> _練習問題_
A. シェシェリに関する本文に名前が出てくる人物のうち、シェシェリ本人以外の人物をすべて挙げなさい。
B. シェシェリに関する本文によると、1984年にシェシェリに言い渡された刑は何か。
C. シェシェリに関する本文の最後の文に続けて、その先を書きなさい。

> _本文_
· · · · ·

戦争犯罪および人道に対する罪の容疑で旧ユーゴスラビア国際戦犯法廷から訴追を受け[1]、2003年2月にハーグに移送された。裁判は2007年11月に開始された[2]。
初期
シェシェリの家族は、ボスニア・ヘルツェゴビナ社会主義共和国のトレビニェ(Trebinje)近くのポポヴォ・ポリェ(Popovo Polje)から移住した。父はモンテネグロ出身で、母はヘルツェゴビナの古いセルビア人の家系の出身であった。シェシェリはサラエヴォ大学で法学を学んで卒業し、後には博士号も取得した。成績優秀であり、ユーゴスラビアで最も若い博士号取得者となった[4]。
アメリカ合衆国アナーバーにあるミシガン大学で政治学を教え、その後サラエヴォに移り1984年まで続けた。1984年にユーゴスラビアの共産主義当局はシェシェリを反革命活動の罪で有罪として、懲役8年を言い渡された。しかし最高裁判所によって減刑され、1986年に出所した。
政治家として
1989年、アメリカ合衆国に戻る。そこで、第二次世界大戦時のチェトニックの指導者モムチロ・ジュイッチ(Momčilo Đujić)によって「チェトニックのヴォイヴォド」(voivoda)の称号を与えられた。ヴク・ドラシュコヴィッチ(Vuk Drašković)やミルコ・ヨヴィッチ(Mirko Jović)と共に、反共主義組織、セルビア民族復興党(SNO)を設立した。後に彼の率いるその分派はセルビア急進党となった。
セルビア大統領でセルビア社会党のスロボダン・ミロシェヴィッチとの関係は、1993年9月ごろまでのユーゴスラビア紛争の初期においては良好であったが、ミロシェヴィッチがボスニア・ヘルツェゴビナ紛争においてスルプスカ共和国の支援から手を引いたことにより対立関係となった。シェシェリはミロシェヴィッチと対立したことにより、1994年から1995年にかけて再び収監された。

· · · · ·

> _データの内容_
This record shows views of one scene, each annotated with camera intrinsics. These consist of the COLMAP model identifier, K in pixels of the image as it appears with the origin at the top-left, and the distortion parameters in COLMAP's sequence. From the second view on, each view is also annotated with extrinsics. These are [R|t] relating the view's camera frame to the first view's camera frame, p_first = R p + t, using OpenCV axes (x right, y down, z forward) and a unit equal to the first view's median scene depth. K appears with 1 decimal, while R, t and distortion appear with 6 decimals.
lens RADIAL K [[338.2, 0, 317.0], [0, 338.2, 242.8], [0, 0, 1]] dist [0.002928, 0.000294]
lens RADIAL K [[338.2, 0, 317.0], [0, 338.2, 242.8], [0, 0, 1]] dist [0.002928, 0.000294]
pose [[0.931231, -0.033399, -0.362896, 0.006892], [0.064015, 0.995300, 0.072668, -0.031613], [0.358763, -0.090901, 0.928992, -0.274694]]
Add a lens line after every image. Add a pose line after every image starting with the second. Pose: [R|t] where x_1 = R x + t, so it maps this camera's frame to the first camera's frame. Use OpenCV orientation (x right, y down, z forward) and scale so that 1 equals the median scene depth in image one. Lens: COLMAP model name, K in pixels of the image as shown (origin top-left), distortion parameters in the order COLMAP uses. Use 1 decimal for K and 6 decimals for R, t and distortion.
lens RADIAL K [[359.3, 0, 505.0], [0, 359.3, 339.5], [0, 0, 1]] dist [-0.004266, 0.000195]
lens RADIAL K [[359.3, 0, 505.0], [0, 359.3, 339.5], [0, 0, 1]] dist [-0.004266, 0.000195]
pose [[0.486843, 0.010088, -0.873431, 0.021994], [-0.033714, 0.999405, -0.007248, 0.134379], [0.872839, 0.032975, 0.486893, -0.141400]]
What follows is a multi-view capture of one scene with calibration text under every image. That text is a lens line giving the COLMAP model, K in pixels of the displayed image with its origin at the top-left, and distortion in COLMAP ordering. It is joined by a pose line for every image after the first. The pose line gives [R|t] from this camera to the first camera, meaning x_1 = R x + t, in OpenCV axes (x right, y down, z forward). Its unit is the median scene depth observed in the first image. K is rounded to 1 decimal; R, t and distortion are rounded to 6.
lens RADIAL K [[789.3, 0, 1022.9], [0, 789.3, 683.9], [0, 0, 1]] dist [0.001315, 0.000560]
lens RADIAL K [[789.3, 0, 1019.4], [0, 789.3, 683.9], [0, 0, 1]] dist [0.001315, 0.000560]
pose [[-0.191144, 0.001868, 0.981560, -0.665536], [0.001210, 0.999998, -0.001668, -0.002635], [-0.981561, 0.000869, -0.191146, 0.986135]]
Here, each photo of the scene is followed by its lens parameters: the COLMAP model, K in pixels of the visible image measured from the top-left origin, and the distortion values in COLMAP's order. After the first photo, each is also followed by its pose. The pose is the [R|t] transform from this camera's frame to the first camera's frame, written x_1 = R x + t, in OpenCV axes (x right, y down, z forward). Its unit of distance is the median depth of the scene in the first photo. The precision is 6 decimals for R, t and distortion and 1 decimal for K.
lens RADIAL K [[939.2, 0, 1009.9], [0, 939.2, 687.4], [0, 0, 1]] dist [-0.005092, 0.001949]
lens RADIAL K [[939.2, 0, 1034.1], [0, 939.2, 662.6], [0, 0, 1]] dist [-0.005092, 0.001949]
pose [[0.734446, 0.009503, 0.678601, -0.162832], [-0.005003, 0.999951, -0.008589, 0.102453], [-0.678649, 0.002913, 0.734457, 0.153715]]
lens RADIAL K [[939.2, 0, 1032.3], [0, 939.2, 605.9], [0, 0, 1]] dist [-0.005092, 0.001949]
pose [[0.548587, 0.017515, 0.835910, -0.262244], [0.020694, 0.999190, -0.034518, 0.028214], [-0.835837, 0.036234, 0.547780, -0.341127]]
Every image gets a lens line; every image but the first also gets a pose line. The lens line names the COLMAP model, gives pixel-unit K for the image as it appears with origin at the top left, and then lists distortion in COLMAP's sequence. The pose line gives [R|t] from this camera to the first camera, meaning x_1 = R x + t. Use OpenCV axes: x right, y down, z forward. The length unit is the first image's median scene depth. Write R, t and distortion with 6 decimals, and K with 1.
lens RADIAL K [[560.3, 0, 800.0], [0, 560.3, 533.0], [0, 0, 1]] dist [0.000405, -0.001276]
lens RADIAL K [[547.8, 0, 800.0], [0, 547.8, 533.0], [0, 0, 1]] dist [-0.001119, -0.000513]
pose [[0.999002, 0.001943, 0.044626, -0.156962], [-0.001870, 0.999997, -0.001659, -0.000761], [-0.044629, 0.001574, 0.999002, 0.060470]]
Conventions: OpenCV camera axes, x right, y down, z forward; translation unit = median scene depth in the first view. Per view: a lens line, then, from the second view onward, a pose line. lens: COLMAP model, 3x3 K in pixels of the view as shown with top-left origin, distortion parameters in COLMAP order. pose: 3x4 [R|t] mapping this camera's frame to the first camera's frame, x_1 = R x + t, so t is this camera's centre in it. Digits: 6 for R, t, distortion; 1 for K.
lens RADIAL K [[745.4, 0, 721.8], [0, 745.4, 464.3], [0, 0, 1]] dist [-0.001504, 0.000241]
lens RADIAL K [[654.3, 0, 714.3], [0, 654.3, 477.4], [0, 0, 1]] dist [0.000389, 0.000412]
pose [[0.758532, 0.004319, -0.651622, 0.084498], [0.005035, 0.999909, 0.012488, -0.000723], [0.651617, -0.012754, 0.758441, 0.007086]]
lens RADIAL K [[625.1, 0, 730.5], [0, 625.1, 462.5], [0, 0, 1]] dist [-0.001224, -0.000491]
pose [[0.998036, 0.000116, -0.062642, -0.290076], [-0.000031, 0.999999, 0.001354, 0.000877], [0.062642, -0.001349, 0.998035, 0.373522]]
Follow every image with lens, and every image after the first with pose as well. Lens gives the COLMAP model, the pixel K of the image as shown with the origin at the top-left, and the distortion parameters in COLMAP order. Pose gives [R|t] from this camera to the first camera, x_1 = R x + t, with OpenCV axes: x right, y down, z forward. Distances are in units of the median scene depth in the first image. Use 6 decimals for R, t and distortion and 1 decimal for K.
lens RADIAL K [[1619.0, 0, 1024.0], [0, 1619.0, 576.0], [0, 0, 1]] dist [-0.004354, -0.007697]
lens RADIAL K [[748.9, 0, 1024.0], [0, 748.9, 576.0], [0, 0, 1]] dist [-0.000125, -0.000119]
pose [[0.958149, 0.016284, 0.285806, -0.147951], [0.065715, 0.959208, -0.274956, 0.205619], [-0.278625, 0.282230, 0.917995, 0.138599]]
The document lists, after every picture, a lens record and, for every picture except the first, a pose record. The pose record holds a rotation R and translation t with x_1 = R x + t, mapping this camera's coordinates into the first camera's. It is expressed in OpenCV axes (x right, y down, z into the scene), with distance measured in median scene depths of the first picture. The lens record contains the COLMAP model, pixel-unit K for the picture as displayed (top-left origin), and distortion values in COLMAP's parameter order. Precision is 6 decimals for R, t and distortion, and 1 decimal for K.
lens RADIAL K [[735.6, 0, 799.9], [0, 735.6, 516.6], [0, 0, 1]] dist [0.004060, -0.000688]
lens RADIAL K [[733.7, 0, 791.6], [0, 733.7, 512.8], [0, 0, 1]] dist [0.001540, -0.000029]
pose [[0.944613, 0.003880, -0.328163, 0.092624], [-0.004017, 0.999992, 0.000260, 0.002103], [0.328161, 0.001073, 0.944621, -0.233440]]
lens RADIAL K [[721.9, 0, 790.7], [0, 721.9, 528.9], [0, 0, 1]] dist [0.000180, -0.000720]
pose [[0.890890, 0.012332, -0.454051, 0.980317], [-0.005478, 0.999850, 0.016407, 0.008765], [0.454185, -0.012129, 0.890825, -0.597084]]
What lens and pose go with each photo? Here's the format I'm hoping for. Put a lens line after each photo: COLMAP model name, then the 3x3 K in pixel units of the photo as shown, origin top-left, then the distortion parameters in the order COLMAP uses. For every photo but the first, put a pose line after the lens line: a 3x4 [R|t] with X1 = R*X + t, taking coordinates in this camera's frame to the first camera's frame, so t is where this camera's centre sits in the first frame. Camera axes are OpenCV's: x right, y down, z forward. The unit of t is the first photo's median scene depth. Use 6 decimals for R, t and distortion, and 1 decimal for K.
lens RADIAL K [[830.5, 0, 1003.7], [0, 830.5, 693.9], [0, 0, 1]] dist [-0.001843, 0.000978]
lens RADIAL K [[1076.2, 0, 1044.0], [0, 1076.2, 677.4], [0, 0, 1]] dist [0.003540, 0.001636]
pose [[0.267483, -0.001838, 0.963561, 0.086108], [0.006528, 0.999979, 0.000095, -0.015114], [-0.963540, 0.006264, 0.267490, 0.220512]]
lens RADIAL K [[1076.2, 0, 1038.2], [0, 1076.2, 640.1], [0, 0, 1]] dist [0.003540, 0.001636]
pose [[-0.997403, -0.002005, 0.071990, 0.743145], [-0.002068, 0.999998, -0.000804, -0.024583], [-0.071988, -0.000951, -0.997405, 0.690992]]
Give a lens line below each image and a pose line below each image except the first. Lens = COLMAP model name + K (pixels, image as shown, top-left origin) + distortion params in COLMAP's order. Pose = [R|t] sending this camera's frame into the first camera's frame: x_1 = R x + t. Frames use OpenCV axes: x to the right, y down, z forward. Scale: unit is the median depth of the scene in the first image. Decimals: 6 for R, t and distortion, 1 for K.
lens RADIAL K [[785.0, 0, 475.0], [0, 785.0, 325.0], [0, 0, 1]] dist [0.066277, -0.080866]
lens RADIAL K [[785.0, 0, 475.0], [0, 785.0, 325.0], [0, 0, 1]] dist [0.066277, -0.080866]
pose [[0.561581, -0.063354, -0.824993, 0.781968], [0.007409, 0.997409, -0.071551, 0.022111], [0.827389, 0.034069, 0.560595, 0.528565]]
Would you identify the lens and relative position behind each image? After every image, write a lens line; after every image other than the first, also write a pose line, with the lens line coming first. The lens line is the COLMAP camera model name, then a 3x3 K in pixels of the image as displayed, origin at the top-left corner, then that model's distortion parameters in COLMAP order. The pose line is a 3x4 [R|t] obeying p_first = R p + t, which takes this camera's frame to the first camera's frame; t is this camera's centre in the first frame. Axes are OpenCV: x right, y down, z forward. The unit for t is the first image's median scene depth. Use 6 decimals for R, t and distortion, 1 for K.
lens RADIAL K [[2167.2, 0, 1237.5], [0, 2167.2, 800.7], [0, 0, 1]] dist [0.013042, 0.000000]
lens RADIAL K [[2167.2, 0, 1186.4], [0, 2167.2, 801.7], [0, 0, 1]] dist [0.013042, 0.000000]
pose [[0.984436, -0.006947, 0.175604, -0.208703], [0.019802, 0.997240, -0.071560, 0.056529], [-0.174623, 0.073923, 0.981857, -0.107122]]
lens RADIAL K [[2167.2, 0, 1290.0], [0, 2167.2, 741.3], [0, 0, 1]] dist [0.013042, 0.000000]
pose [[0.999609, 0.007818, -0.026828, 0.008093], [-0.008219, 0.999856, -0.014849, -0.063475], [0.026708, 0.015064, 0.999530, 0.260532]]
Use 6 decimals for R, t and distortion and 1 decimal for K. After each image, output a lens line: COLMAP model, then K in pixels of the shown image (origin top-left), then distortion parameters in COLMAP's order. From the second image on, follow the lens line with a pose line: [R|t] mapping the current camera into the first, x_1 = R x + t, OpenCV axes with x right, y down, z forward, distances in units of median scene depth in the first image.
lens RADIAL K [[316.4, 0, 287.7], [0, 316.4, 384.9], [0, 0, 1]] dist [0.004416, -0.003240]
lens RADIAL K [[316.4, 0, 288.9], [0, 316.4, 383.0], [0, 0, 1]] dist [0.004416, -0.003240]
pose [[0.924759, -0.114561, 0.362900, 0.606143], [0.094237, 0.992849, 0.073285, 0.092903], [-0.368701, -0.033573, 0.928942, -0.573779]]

· · · · ·

> _各問の解答_
A. モムチロ・ジュイッチ、ヴク・ドラシュコヴィッチ、ミルコ・ヨヴィッチ、スロボダン・ミロシェヴィッチ

B. 懲役8年

C.
1998年、セルビア領のコソボでの暴力が激化したため、ミロシェヴィッチの挙国一致内閣に加わった。
ユーゴスラビア国内で活動する外国メディアや人権団体に反論し、「もし我々が北大西洋条約機構の計画を全てつかむことができないのなら、我々は、各種のヘルシンキ人権委員会や売国奴組織などの手の届く範囲のものはつかむことができる」「外国のプロパガンダの流布に加担したと我々が証明する者たち、ボイス・オブ・アメリカやドイチェ・ヴェレ、ラジオ・フリー・ヨーロッパ、ラジオ・フランス・アンテルナショナル、BBCラジオなどだ。もし彼らが侵略行為をしている場面を我々がおさえたら、彼らは何も良いことを期待することはできない。」[5]と話した。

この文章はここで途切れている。